Page images and extracted text
•••••

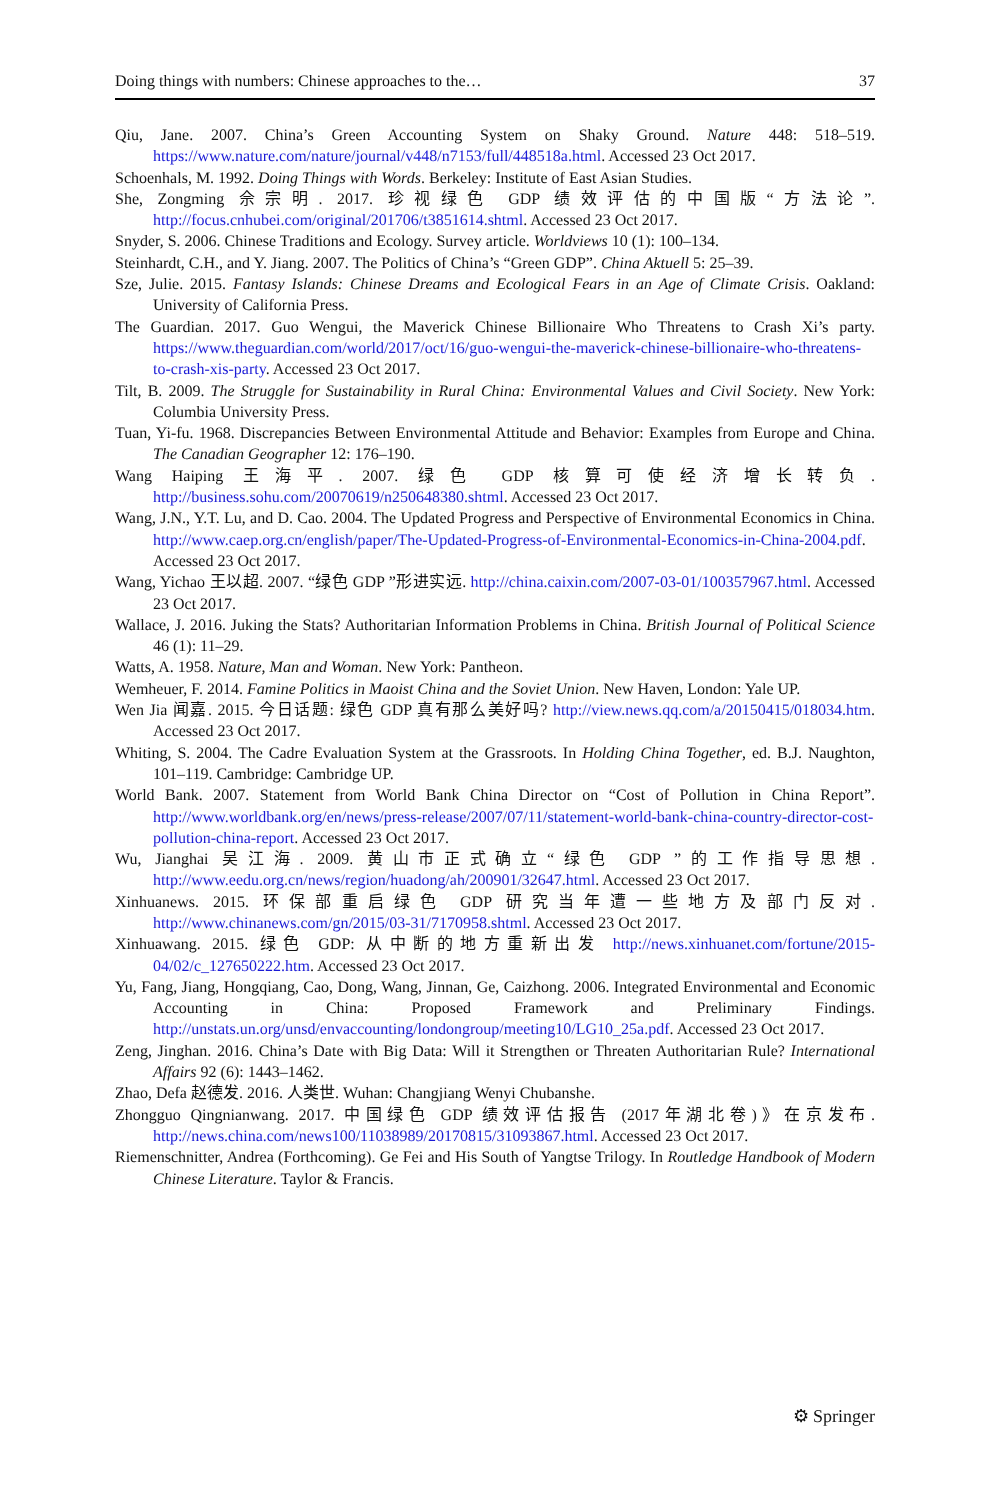Doing things with numbers: Chinese approaches to the… 37
Qiu, Jane. 2007. China’s Green Accounting System on Shaky Ground. Nature 448: 518–519. https://www.nature.com/nature/journal/v448/n7153/full/448518a.html. Accessed 23 Oct 2017.
Schoenhals, M. 1992. Doing Things with Words. Berkeley: Institute of East Asian Studies.
She, Zongming 佘宗明. 2017. 珍视绿色 GDP 绩效评估的中国版“方法论”. http://focus.cnhubei.com/original/201706/t3851614.shtml. Accessed 23 Oct 2017.
Snyder, S. 2006. Chinese Traditions and Ecology. Survey article. Worldviews 10 (1): 100–134.
Steinhardt, C.H., and Y. Jiang. 2007. The Politics of China’s “Green GDP”. China Aktuell 5: 25–39.
Sze, Julie. 2015. Fantasy Islands: Chinese Dreams and Ecological Fears in an Age of Climate Crisis. Oakland: University of California Press.
The Guardian. 2017. Guo Wengui, the Maverick Chinese Billionaire Who Threatens to Crash Xi’s party. https://www.theguardian.com/world/2017/oct/16/guo-wengui-the-maverick-chinese-billionaire-who-threatens-to-crash-xis-party. Accessed 23 Oct 2017.
Tilt, B. 2009. The Struggle for Sustainability in Rural China: Environmental Values and Civil Society. New York: Columbia University Press.
Tuan, Yi-fu. 1968. Discrepancies Between Environmental Attitude and Behavior: Examples from Europe and China. The Canadian Geographer 12: 176–190.
Wang Haiping 王海平. 2007. 绿色 GDP 核算可使经济增长转负. http://business.sohu.com/20070619/n250648380.shtml. Accessed 23 Oct 2017.
Wang, J.N., Y.T. Lu, and D. Cao. 2004. The Updated Progress and Perspective of Environmental Economics in China. http://www.caep.org.cn/english/paper/The-Updated-Progress-of-Environmental-Economics-in-China-2004.pdf. Accessed 23 Oct 2017.
Wang, Yichao 王以超. 2007. “绿色 GDP ”形进实远. http://china.caixin.com/2007-03-01/100357967.html. Accessed 23 Oct 2017.
Wallace, J. 2016. Juking the Stats? Authoritarian Information Problems in China. British Journal of Political Science 46 (1): 11–29.
Watts, A. 1958. Nature, Man and Woman. New York: Pantheon.
Wemheuer, F. 2014. Famine Politics in Maoist China and the Soviet Union. New Haven, London: Yale UP.
Wen Jia 闻嘉. 2015. 今日话题: 绿色 GDP 真有那么美好吗? http://view.news.qq.com/a/20150415/018034.htm. Accessed 23 Oct 2017.
Whiting, S. 2004. The Cadre Evaluation System at the Grassroots. In Holding China Together, ed. B.J. Naughton, 101–119. Cambridge: Cambridge UP.
World Bank. 2007. Statement from World Bank China Director on “Cost of Pollution in China Report”. http://www.worldbank.org/en/news/press-release/2007/07/11/statement-world-bank-china-country-director-cost-pollution-china-report. Accessed 23 Oct 2017.
Wu, Jianghai 吴江海. 2009. 黄山市正式确立“绿色 GDP ”的工作指导思想. http://www.eedu.org.cn/news/region/huadong/ah/200901/32647.html. Accessed 23 Oct 2017.
Xinhuanews. 2015. 环保部重启绿色 GDP 研究当年遭一些地方及部门反对. http://www.chinanews.com/gn/2015/03-31/7170958.shtml. Accessed 23 Oct 2017.
Xinhuawang. 2015. 绿色 GDP: 从中断的地方重新出发 http://news.xinhuanet.com/fortune/2015-04/02/c_127650222.htm. Accessed 23 Oct 2017.
Yu, Fang, Jiang, Hongqiang, Cao, Dong, Wang, Jinnan, Ge, Caizhong. 2006. Integrated Environmental and Economic Accounting in China: Proposed Framework and Preliminary Findings. http://unstats.un.org/unsd/envaccounting/londongroup/meeting10/LG10_25a.pdf. Accessed 23 Oct 2017.
Zeng, Jinghan. 2016. China’s Date with Big Data: Will it Strengthen or Threaten Authoritarian Rule? International Affairs 92 (6): 1443–1462.
Zhao, Defa 赵德发. 2016. 人类世. Wuhan: Changjiang Wenyi Chubanshe.
Zhongguo Qingnianwang. 2017. 中国绿色 GDP 绩效评估报告 (2017年湖北卷)》在京发布. http://news.china.com/news100/11038989/20170815/31093867.html. Accessed 23 Oct 2017.
Riemenschnitter, Andrea (Forthcoming). Ge Fei and His South of Yangtse Trilogy. In Routledge Handbook of Modern Chinese Literature. Taylor & Francis.
⚙ Springer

•••••

Search the entries above for "https". Show every line that has it.

• **Solution to this exercise**:
Qiu, Jane. 2007. China’s Green Accounting System on Shaky Ground. Nature 448: 518–519. https://www.nature.com/nature/journal/v448/n7153/full/448518a.html. Accessed 23 Oct 2017.
The Guardian. 2017. Guo Wengui, the Maverick Chinese Billionaire Who Threatens to Crash Xi’s party. https://www.theguardian.com/world/2017/oct/16/guo-wengui-the-maverick-chinese-billionaire-who-threatens-to-crash-xis-party. Accessed 23 Oct 2017.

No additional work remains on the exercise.